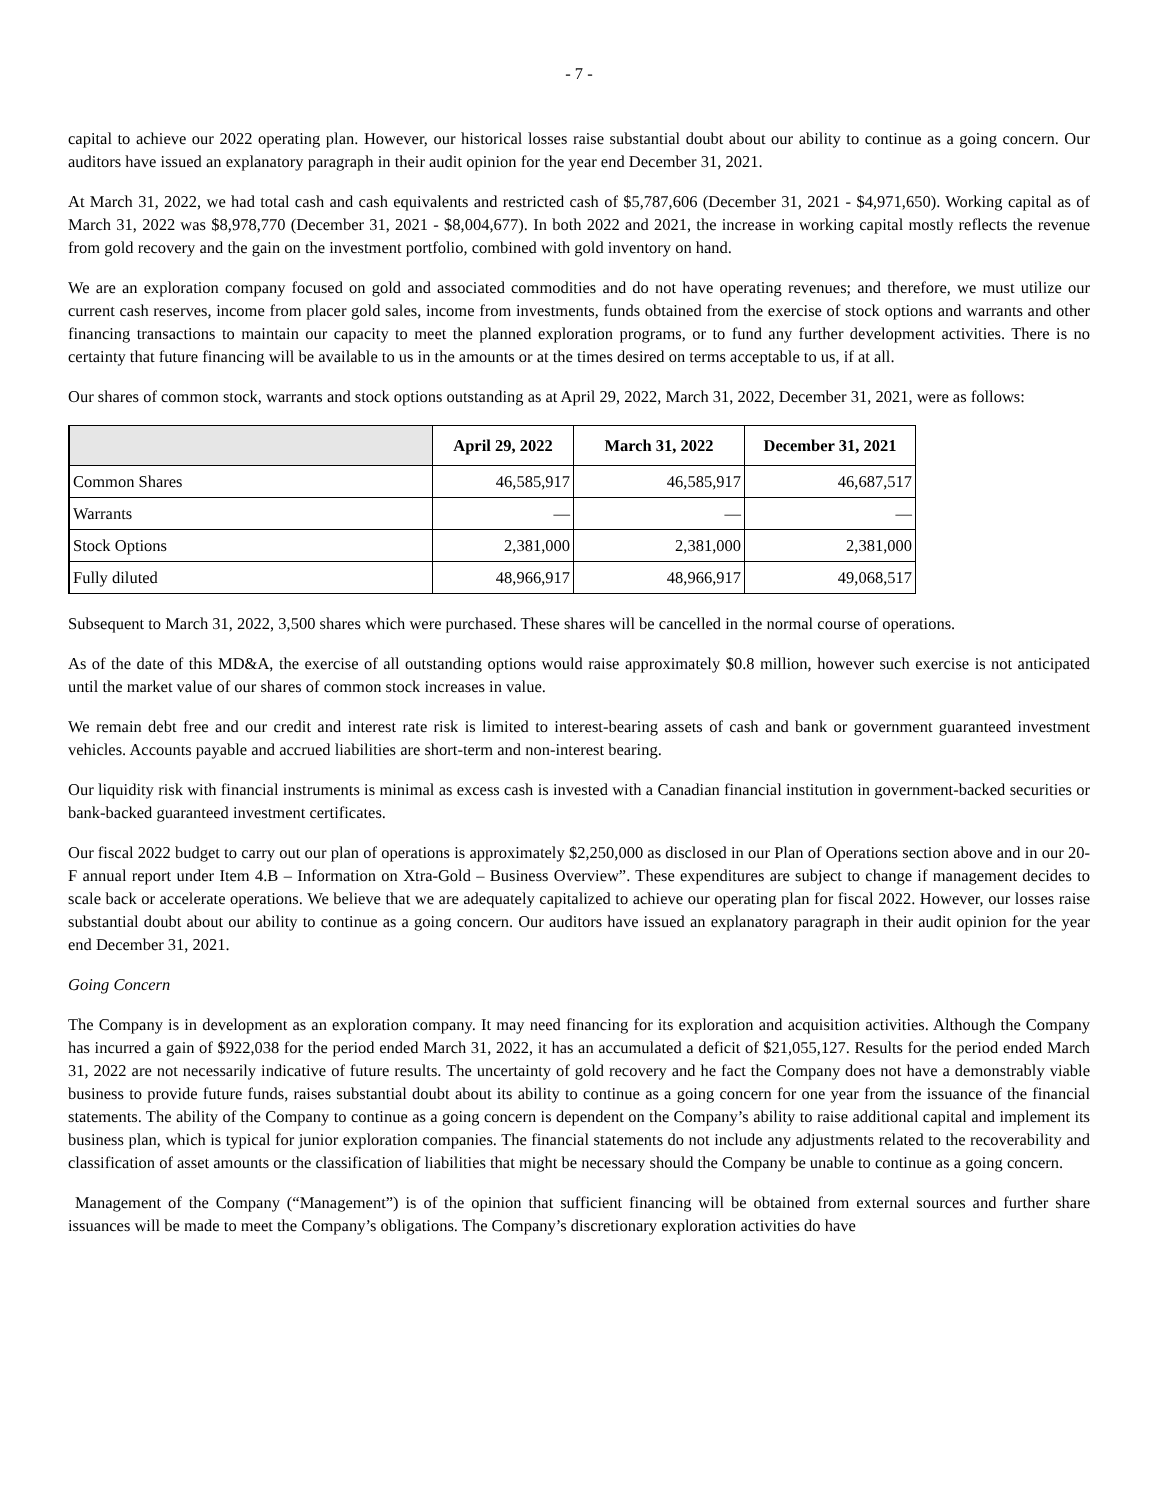- 7 -
capital to achieve our 2022 operating plan. However, our historical losses raise substantial doubt about our ability to continue as a going concern. Our auditors have issued an explanatory paragraph in their audit opinion for the year end December 31, 2021.
At March 31, 2022, we had total cash and cash equivalents and restricted cash of $5,787,606 (December 31, 2021 - $4,971,650). Working capital as of March 31, 2022 was $8,978,770 (December 31, 2021 - $8,004,677). In both 2022 and 2021, the increase in working capital mostly reflects the revenue from gold recovery and the gain on the investment portfolio, combined with gold inventory on hand.
We are an exploration company focused on gold and associated commodities and do not have operating revenues; and therefore, we must utilize our current cash reserves, income from placer gold sales, income from investments, funds obtained from the exercise of stock options and warrants and other financing transactions to maintain our capacity to meet the planned exploration programs, or to fund any further development activities. There is no certainty that future financing will be available to us in the amounts or at the times desired on terms acceptable to us, if at all.
Our shares of common stock, warrants and stock options outstanding as at April 29, 2022, March 31, 2022, December 31, 2021, were as follows:
| | April 29, 2022 | March 31, 2022 | December 31, 2021 |
| --- | --- | --- | --- |
| Common Shares | 46,585,917 | 46,585,917 | 46,687,517 |
| Warrants | — | — | — |
| Stock Options | 2,381,000 | 2,381,000 | 2,381,000 |
| Fully diluted | 48,966,917 | 48,966,917 | 49,068,517 |
Subsequent to March 31, 2022, 3,500 shares which were purchased. These shares will be cancelled in the normal course of operations.
As of the date of this MD&A, the exercise of all outstanding options would raise approximately $0.8 million, however such exercise is not anticipated until the market value of our shares of common stock increases in value.
We remain debt free and our credit and interest rate risk is limited to interest-bearing assets of cash and bank or government guaranteed investment vehicles. Accounts payable and accrued liabilities are short-term and non-interest bearing.
Our liquidity risk with financial instruments is minimal as excess cash is invested with a Canadian financial institution in government-backed securities or bank-backed guaranteed investment certificates.
Our fiscal 2022 budget to carry out our plan of operations is approximately $2,250,000 as disclosed in our Plan of Operations section above and in our 20-F annual report under Item 4.B – Information on Xtra-Gold – Business Overview”. These expenditures are subject to change if management decides to scale back or accelerate operations. We believe that we are adequately capitalized to achieve our operating plan for fiscal 2022. However, our losses raise substantial doubt about our ability to continue as a going concern. Our auditors have issued an explanatory paragraph in their audit opinion for the year end December 31, 2021.
Going Concern
The Company is in development as an exploration company. It may need financing for its exploration and acquisition activities. Although the Company has incurred a gain of $922,038 for the period ended March 31, 2022, it has an accumulated a deficit of $21,055,127. Results for the period ended March 31, 2022 are not necessarily indicative of future results. The uncertainty of gold recovery and he fact the Company does not have a demonstrably viable business to provide future funds, raises substantial doubt about its ability to continue as a going concern for one year from the issuance of the financial statements. The ability of the Company to continue as a going concern is dependent on the Company’s ability to raise additional capital and implement its business plan, which is typical for junior exploration companies. The financial statements do not include any adjustments related to the recoverability and classification of asset amounts or the classification of liabilities that might be necessary should the Company be unable to continue as a going concern.
Management of the Company (“Management”) is of the opinion that sufficient financing will be obtained from external sources and further share issuances will be made to meet the Company’s obligations. The Company’s discretionary exploration activities do have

━━━━━━

- _Work required_:
Scan the entries for lines with the string "further". Report only how many there are.

- _Reply to the exercise_:
2